Hamburg. Beim Konzert im Großen Saal konnte die Sopranistin Laura Aikin sich nur schwer gegen das Orchester durchsetzen.

Alban Bergs „Sieben frühe Lieder“ gehören zum Delikatesten, Erotischsten, was sich zwischen einer Sopranistin und einem spätromantisch besetzten Sinfonieorchester abspielen kann. Bergs Partitur ist so fein gewirkt und strukturiert wie ein kostbarer Orientteppich.

Das NDR Elbphilharmonie Orchester hätte die Lieder mit Hanna-Elisabeth Müller musizieren sollen, jener jungen Sängerin, die 2017 bei der Eröffnung der Elbphilharmonie als Einspringerin für Camilla Tilling gewagt und auf ganzer Linie gewonnen hatte. Dieses Mal war es Müller, die ausfiel. Für sie kam Laura Aikin, eine verdiente Kollegin mit allen Opernmeriten.
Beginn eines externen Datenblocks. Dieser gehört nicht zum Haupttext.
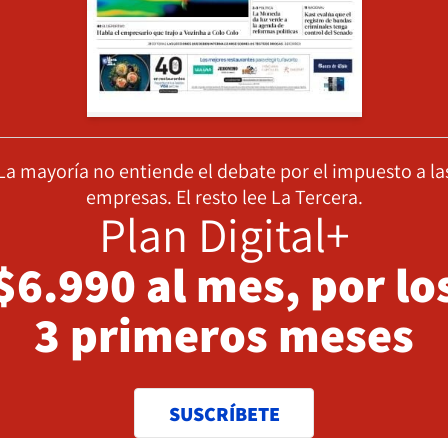
La mayoría no entiende el debate por el impuesto a la
empresas. El resto lee La Tercera.
Plan Digital+
$6.990 al mes, por lo
3 primeros meses
SUSCRÍBETE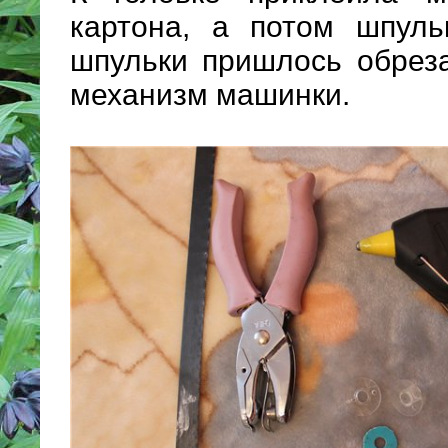
картона, а потом шпуль
шпульки пришлось обреза
механизм машинки.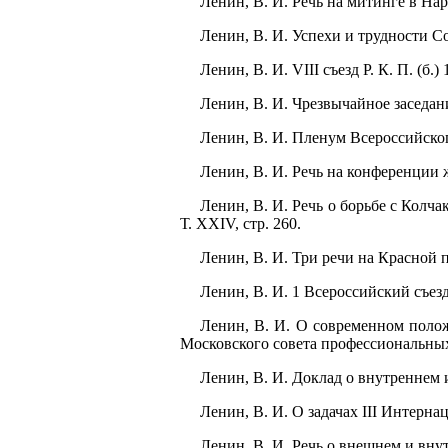
Ленин, В. И. Речь на митинге в Наро
Ленин, В. И. Успехи и трудности Сов
Ленин, В. И. VIII съезд Р. К. П. (б.)
Ленин, В. И. Чрезвычайное заседание
Ленин, В. И. Пленум Всероссийского
Ленин, В. И. Речь на конференции ж
Ленин, В. И. Речь о борьбе с Колч
Т. XXIV, стр. 260.
Ленин, В. И. Три речи на Красной п
Ленин, В. И. 1 Всероссийский съезд
Ленин, В. И. О современном положе
Московского совета профессиональных 
Ленин, В. И. Доклад о внутреннем и
Ленин, В. И. О задачах III Интернац
Ленин, В. И. Речь о внешнем и вну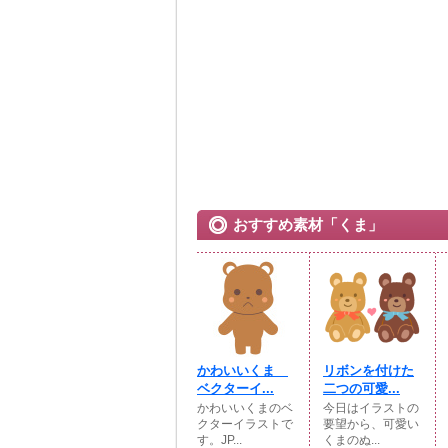
おすすめ素材「くま」
かわいいくま
リボンを付けた
ベクターイ...
二つの可愛...
かわいいくまのベ
今日はイラストの
クターイラストで
要望から、可愛い
す。JP...
くまのぬ...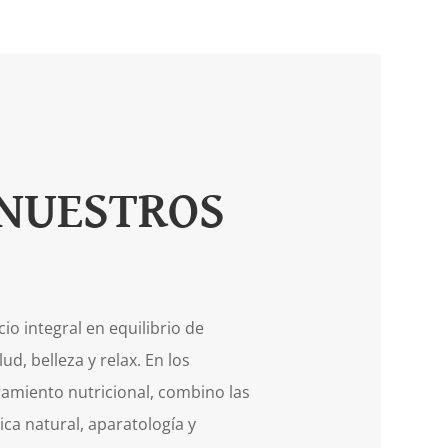
NUESTROS
S
io integral en equilibrio de
d, belleza y relax. En los
amiento nutricional, combino las
ca natural, aparatología y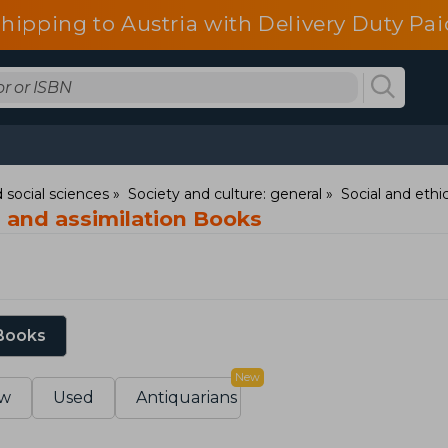
shipping to Austria with Delivery Duty Pai
 social sciences
Society and culture: general
Social and ethic
n and assimilation Books
 Books
New
w
Used
Antiquarians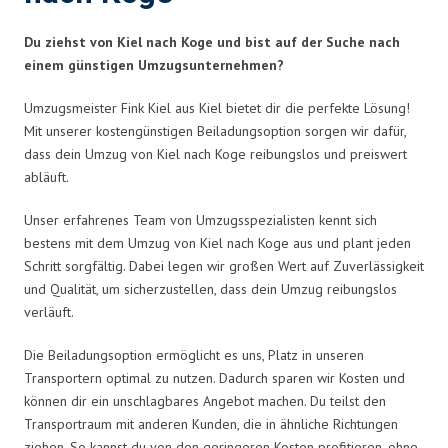
Du ziehst von Kiel nach Koge und bist auf der Suche nach
einem günstigen Umzugsunternehmen?
Umzugsmeister Fink Kiel aus Kiel bietet dir die perfekte Lösung!
Mit unserer kostengünstigen Beiladungsoption sorgen wir dafür,
dass dein Umzug von Kiel nach Koge reibungslos und preiswert
abläuft.
Unser erfahrenes Team von Umzugsspezialisten kennt sich
bestens mit dem Umzug von Kiel nach Koge aus und plant jeden
Schritt sorgfältig. Dabei legen wir großen Wert auf Zuverlässigkeit
und Qualität, um sicherzustellen, dass dein Umzug reibungslos
verläuft.
Die Beiladungsoption ermöglicht es uns, Platz in unseren
Transportern optimal zu nutzen. Dadurch sparen wir Kosten und
können dir ein unschlagbares Angebot machen. Du teilst den
Transportraum mit anderen Kunden, die in ähnliche Richtungen
ziehen. So kannst du von den geringeren Kosten profitieren, ohne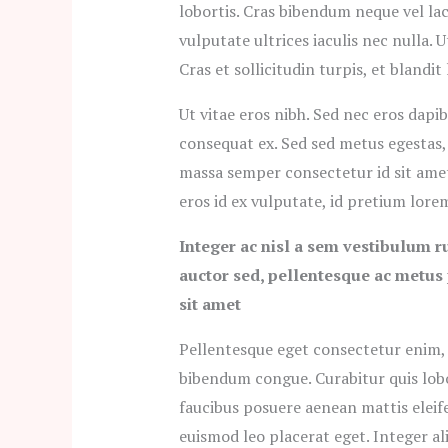
lobortis. Cras bibendum neque vel lac
vulputate ultrices iaculis nec nulla
Cras et sollicitudin turpis, et blandit 
Ut vitae eros nibh. Sed nec eros dapib
consequat ex. Sed sed metus egestas, 
massa semper consectetur id sit amet
eros id ex vulputate, id pretium lor
Integer ac nisl a sem vestibulum ru
auctor sed, pellentesque ac metus 
sit amet
Pellentesque eget consectetur enim, v
bibendum congue. Curabitur quis lobor
faucibus posuere aenean mattis eleife
euismod leo placerat eget. Integer a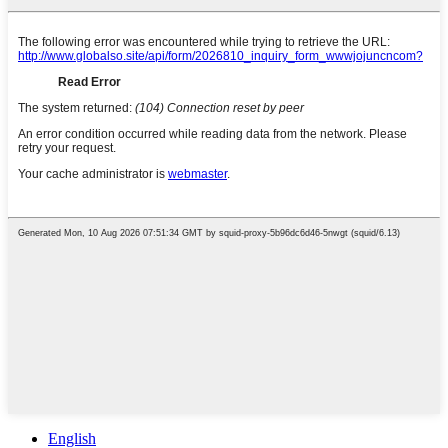
English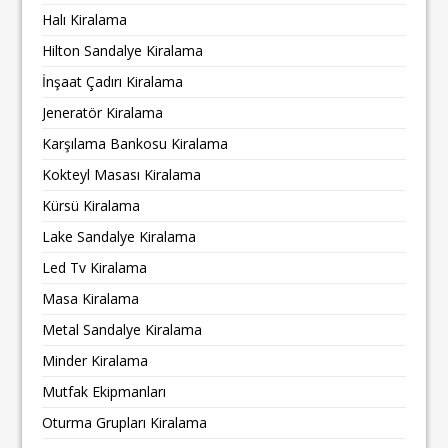
Halı Kiralama
Hilton Sandalye Kiralama
İnşaat Çadırı Kiralama
Jeneratör Kiralama
Karşılama Bankosu Kiralama
Kokteyl Masası Kiralama
Kürsü Kiralama
Lake Sandalye Kiralama
Led Tv Kiralama
Masa Kiralama
Metal Sandalye Kiralama
Minder Kiralama
Mutfak Ekipmanları
Oturma Grupları Kiralama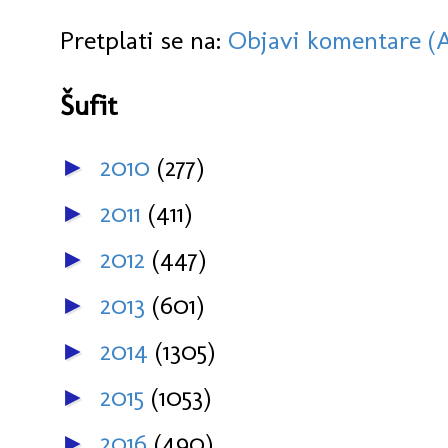
Pretplati se na:
Objavi komentare (
Šufit
2010
(277)
►
2011
(411)
►
2012
(447)
►
2013
(601)
►
2014
(1305)
►
2015
(1053)
►
2016
(490)
►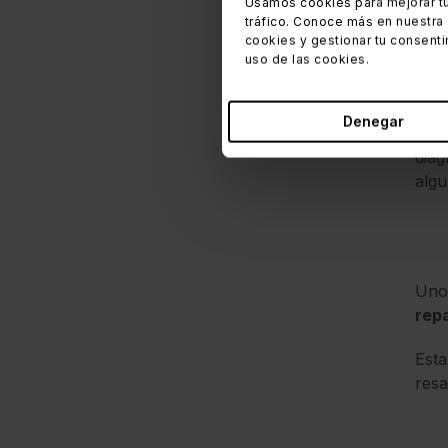
Usamos cookies para mejorar tu
tráfico. Conoce más en nuestra
cookies y gestionar tu consenti
uso de las cookies.
Denegar
Repa
diag
algu
Uno 
rep
Esta
resa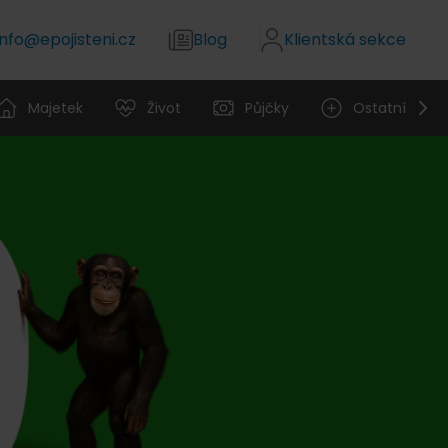
info@epojisteni.cz
Blog
Klientská sekce
Majetek
Život
Půjčky
Ostatní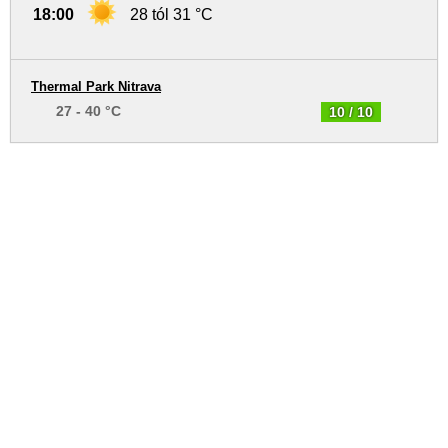
18:00
28 tól 31 °C
Thermal Park Nitrava
27 - 40 °C
10 / 10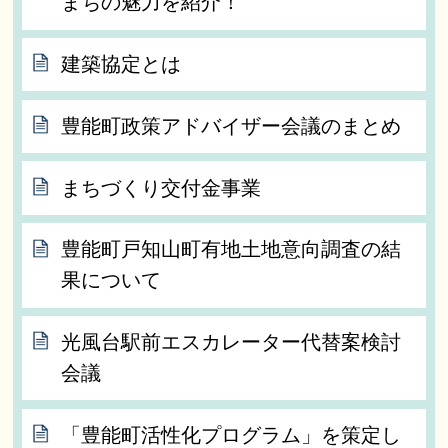
まちの魅力を紹介！
建築協定とは
豊能町政策アドバイザー会議のまとめ
まちづくり交付金事業
豊能町戸知山町有地土地意向調査の結
果について
光風台駅前エスカレーター代替案検討
会議
「豊能町活性化プログラム」を策定し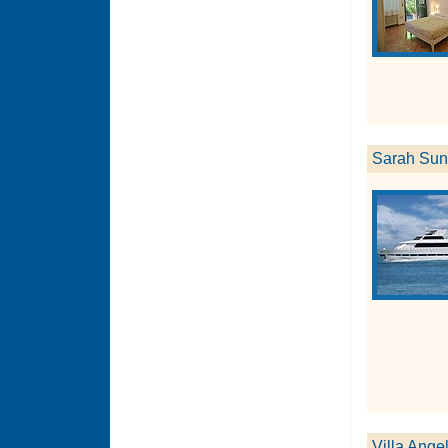
Sarah Sun
Villa Ange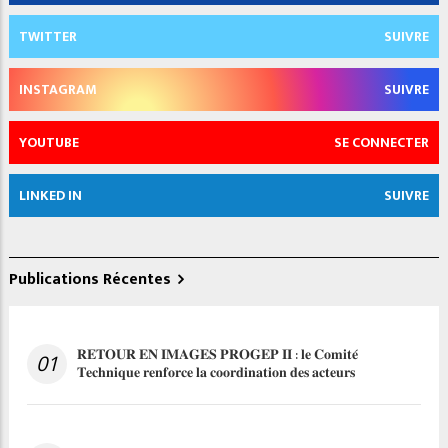
TWITTER
SUIVRE
INSTAGRAM
SUIVRE
YOUTUBE
SE CONNECTER
LINKED IN
SUIVRE
Publications Récentes
𝐑𝐄𝐓𝐎𝐔𝐑 𝐄𝐍 𝐈𝐌𝐀𝐆𝐄𝐒 𝐏𝐑𝐎𝐆𝐄𝐏 𝐈𝐈 : 𝐥𝐞 𝐂𝐨𝐦𝐢𝐭𝐞́
01
𝐓𝐞𝐜𝐡𝐧𝐢𝐪𝐮𝐞 𝐫𝐞𝐧𝐟𝐨𝐫𝐜𝐞 𝐥𝐚 𝐜𝐨𝐨𝐫𝐝𝐢𝐧𝐚𝐭𝐢𝐨𝐧 𝐝𝐞𝐬 𝐚𝐜𝐭𝐞𝐮𝐫𝐬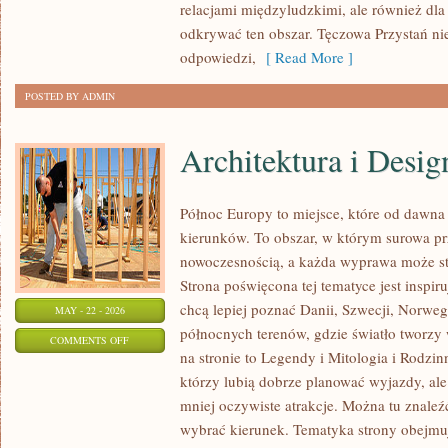
relacjami międzyludzkimi, ale również dla
INSPIRACJE
odkrywać ten obszar. Tęczowa Przystań ni
odpowiedzi,
[ Read More ]
POSTED BY ADMIN
Architektura i Desig
Północ Europy to miejsce, które od dawna
kierunków. To obszar, w którym surowa pr
nowoczesnością, a każda wyprawa może stać
Strona poświęcona tej tematyce jest inspir
chcą lepiej poznać Danii, Szwecji, Norwegii
MAY - 22 - 2026
północnych terenów, gdzie światło tworzy
ON
COMMENTS OFF
na stronie to Legendy i Mitologia i Rodzin
ARCHITEKTURA
którzy lubią dobrze planować wyjazdy, al
I
mniej oczywiste atrakcje. Można tu znaleź
DESIGN
wybrać kierunek. Tematyka strony obejm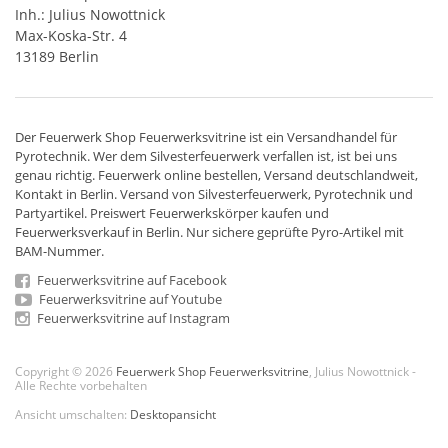
Inh.: Julius Nowottnick
Max-Koska-Str. 4
13189 Berlin
Der
Feuerwerk Shop
Feuerwerksvitrine ist ein
Versandhandel
für
Pyrotechnik
. Wer dem Silvesterfeuerwerk verfallen ist, ist bei uns
genau richtig. Feuerwerk online bestellen,
Versand deutschlandweit
,
Kontakt in Berlin. Versand von
Silvesterfeuerwerk
,
Pyrotechnik
und
Partyartikel. Preiswert
Feuerwerkskörper
kaufen und
Feuerwerksverkauf in Berlin. Nur sichere geprüfte Pyro-Artikel mit
BAM-Nummer.
Feuerwerksvitrine auf Facebook
Feuerwerksvitrine auf Youtube
Feuerwerksvitrine auf Instagram
Copyright © 2026
Feuerwerk Shop Feuerwerksvitrine
, Julius Nowottnick -
Alle Rechte vorbehalten
Ansicht umschalten:
Desktopansicht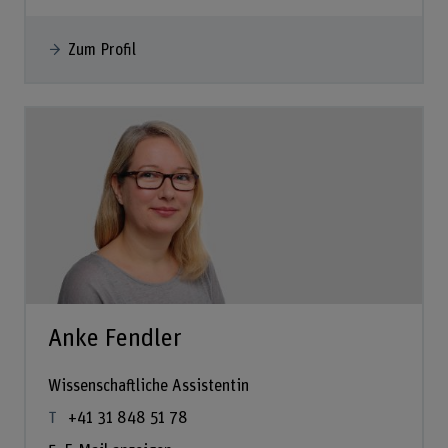
Zum Profil
Anke Fendler
Wissenschaftliche Assistentin
+41 31 848 51 78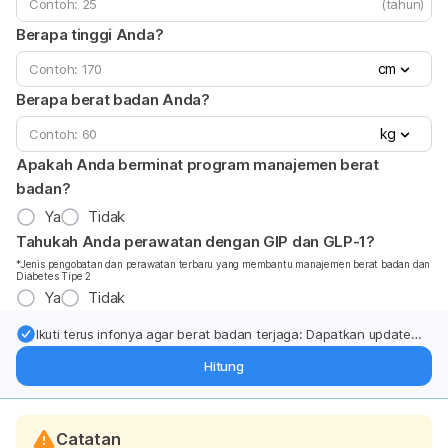
(tahun)
Berapa tinggi Anda?
cm
Berapa berat badan Anda?
kg
Apakah Anda berminat program manajemen berat
badan?
Ya
Tidak
Tahukah Anda perawatan dengan GIP dan GLP-1?
*Jenis pengobatan dan perawatan terbaru yang membantu manajemen berat badan dan
Diabetes Tipe 2
Ya
Tidak
Ikuti terus infonya agar berat badan terjaga: Dapatkan update
dari pakar mengenai dukungan dan perawatan berat badan
Hitung
langsung ke inbox Anda.
Catatan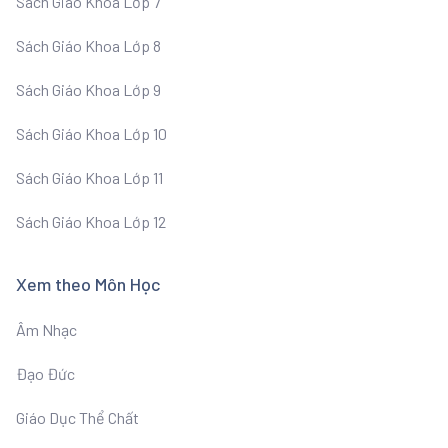
Sách Giáo Khoa Lớp 7
Sách Giáo Khoa Lớp 8
Sách Giáo Khoa Lớp 9
Sách Giáo Khoa Lớp 10
Sách Giáo Khoa Lớp 11
Sách Giáo Khoa Lớp 12
Xem theo Môn Học
Âm Nhạc
Đạo Đức
Giáo Dục Thể Chất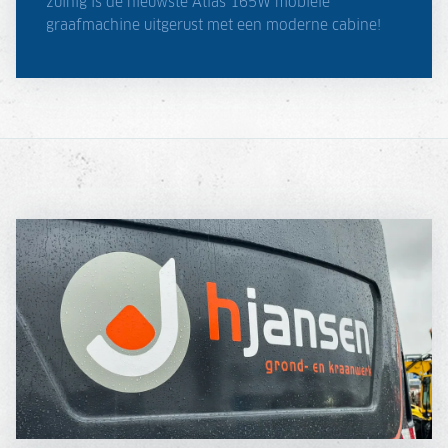
zuinig is de nieuwste Atlas 165W mobiele
graafmachine uitgerust met een moderne cabine!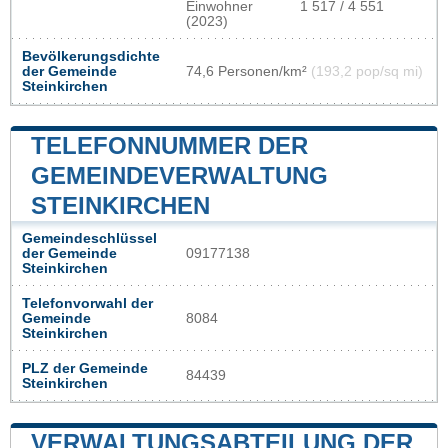
Einwohner
1 517 / 4 551
(2023)
Bevölkerungsdichte
der Gemeinde
74,6 Personen/km²
(193,2 pop/sq mi)
Steinkirchen
TELEFONNUMMER DER
GEMEINDEVERWALTUNG
STEINKIRCHEN
Gemeindeschlüssel
der Gemeinde
09177138
Steinkirchen
Telefonvorwahl der
Gemeinde
8084
Steinkirchen
PLZ der Gemeinde
84439
Steinkirchen
VERWALTUNGSABTEILUNG DER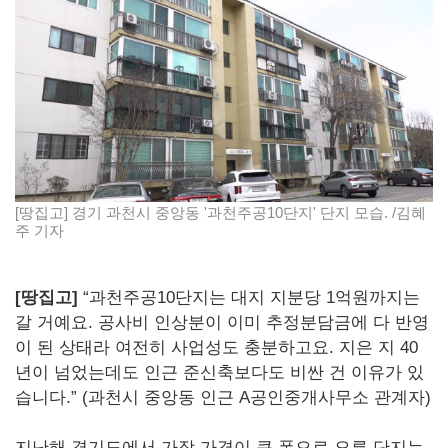
[땅집고] 경기 과천시 중앙동 '과천주공10단지' 단지 모습. /김혜
주 기자
[땅집고]
“과천주공10단지는 대지 지분당 1억원까지는
갈 거예요. 공사비 인상분이 이미 추정분담금에 다 반영
이 된 상태라 여전히 사업성도 충분하고요. 지은 지 40
년이 넘었는데도 인근 준신축보다도 비싼 건 이유가 있
습니다.” (과천시 중앙동 인근 A공인중개사무소 관계자)
지난해 경기도에서 가장 가격이 큰 폭으로 오른 단지는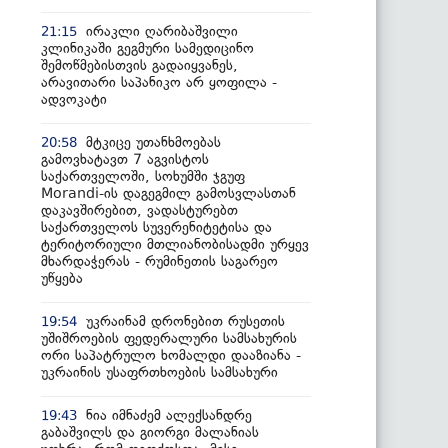
ირაკლი ღარიბაშვილი
21:15
კლინიკაში გეგმური სამედიცინო
შემოწმებისთვის გადაიყვანეს,
არავითარი საპანიკო არ ყოფილა -
ადვოკატი
მტკიცე უთანხმოებას
20:58
გამოვხატავთ 7 აგვისტოს
საქართველოში, სოხუმში ჯგუფ
Morandi-ის დაგეგმილ გამოსვლასთან
დაკავშირებით, ვადასტურებთ
საქართველოს სუვერენიტეტისა და
ტერიტორიული მთლიანობისადმი ურყევ
მხარდაჭერას - რუმინეთის საგარეო
უწყება
უკრაინამ დრონებით რუსეთის
19:54
უშიშროების ფედერალური სამსახურის
ორი საპატრულო ხომალდი დააზიანა -
უკრაინის უსაფრთხოების სამსახური
ნია იმნაძემ ალექსანდრე
19:43
გაბაშვილს და გიორგი მალანიას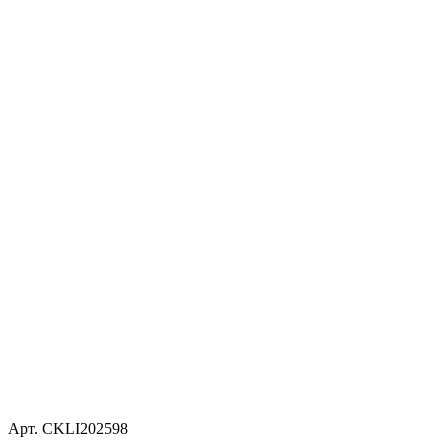
Арт. CKLI202598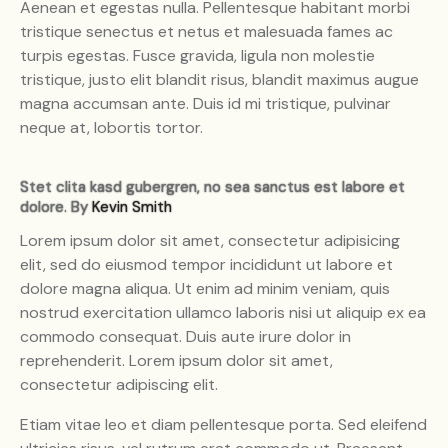
Aenean et egestas nulla. Pellentesque habitant morbi
tristique senectus et netus et malesuada fames ac
turpis egestas. Fusce gravida, ligula non molestie
tristique, justo elit blandit risus, blandit maximus augue
magna accumsan ante. Duis id mi tristique, pulvinar
neque at, lobortis tortor.
Stet clita kasd gubergren, no sea sanctus est labore et
dolore. By
Kevin Smith
Lorem ipsum dolor sit amet, consectetur adipisicing
elit, sed do eiusmod tempor incididunt ut labore et
dolore magna aliqua. Ut enim ad minim veniam, quis
nostrud exercitation ullamco laboris nisi ut aliquip ex ea
commodo consequat. Duis aute irure dolor in
reprehenderit. Lorem ipsum dolor sit amet,
consectetur adipiscing elit.
Etiam vitae leo et diam pellentesque porta. Sed eleifend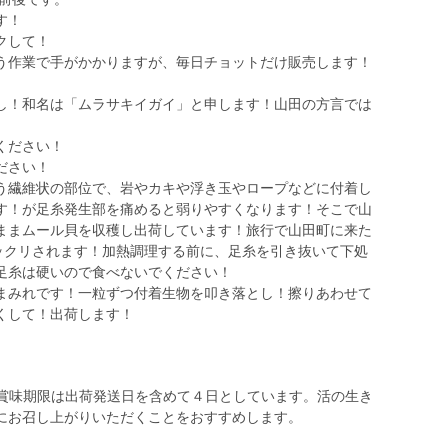
す！
クして！
う作業で手がかかりますが、毎日チョットだけ販売します！
し！和名は「ムラサキイガイ」と申します！山田の方言では
ください！
ださい！
う繊維状の部位で、岩やカキや浮き玉やロープなどに付着し
す！が足糸発生部を痛めると弱りやすくなります！そこで山
ままムール貝を収穫し出荷しています！旅行で山田町に来た
ビックリされます！加熱調理する前に、足糸を引き抜いて下処
足糸は硬いので食べないでください！
まみれです！一粒ずつ付着生物を叩き落とし！擦りあわせて
くして！出荷します！
。賞味期限は出荷発送日を含めて４日としています。活の生き
にお召し上がりいただくことをおすすめします。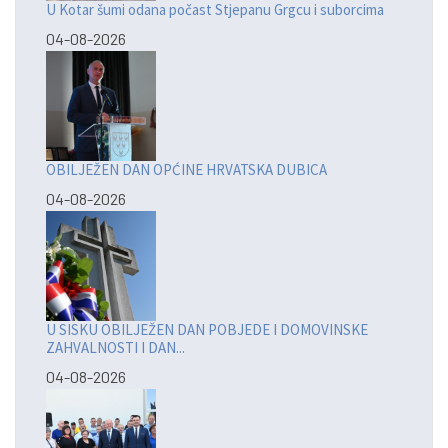
U Kotar šumi odana počast Stjepanu Grgcu i suborcima
04-08-2026
OBILJEŽEN DAN OPĆINE HRVATSKA DUBICA
04-08-2026
U SISKU OBILJEŽEN DAN POBJEDE I DOMOVINSKE
ZAHVALNOSTI I DAN...
04-08-2026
Trompeten setzten Recht des Lauteren durch

Gemäß den akustischen Erfahrungen mit Sängern im Großen Saal hatte der Dirigent Paavo Järvi die Solistin hinter dem Orchester platziert. Wo sie wirkte, als hätte man sie dort abgestellt und vergessen. Die Feinabstimmung wackelte gelegentlich, und dynamisch behauptete sich Aikin nur mit Mühe gegen das Tutti. Ihren Phrasierungen fehlten die ganz großen Bögen, die Textentwicklung war zäh und schwer verständlich, und an die Stelle des rauschhaft-verschwenderischen Strömens, das diese Musik so unwiderstehlich macht, trat redliche Verwaltung.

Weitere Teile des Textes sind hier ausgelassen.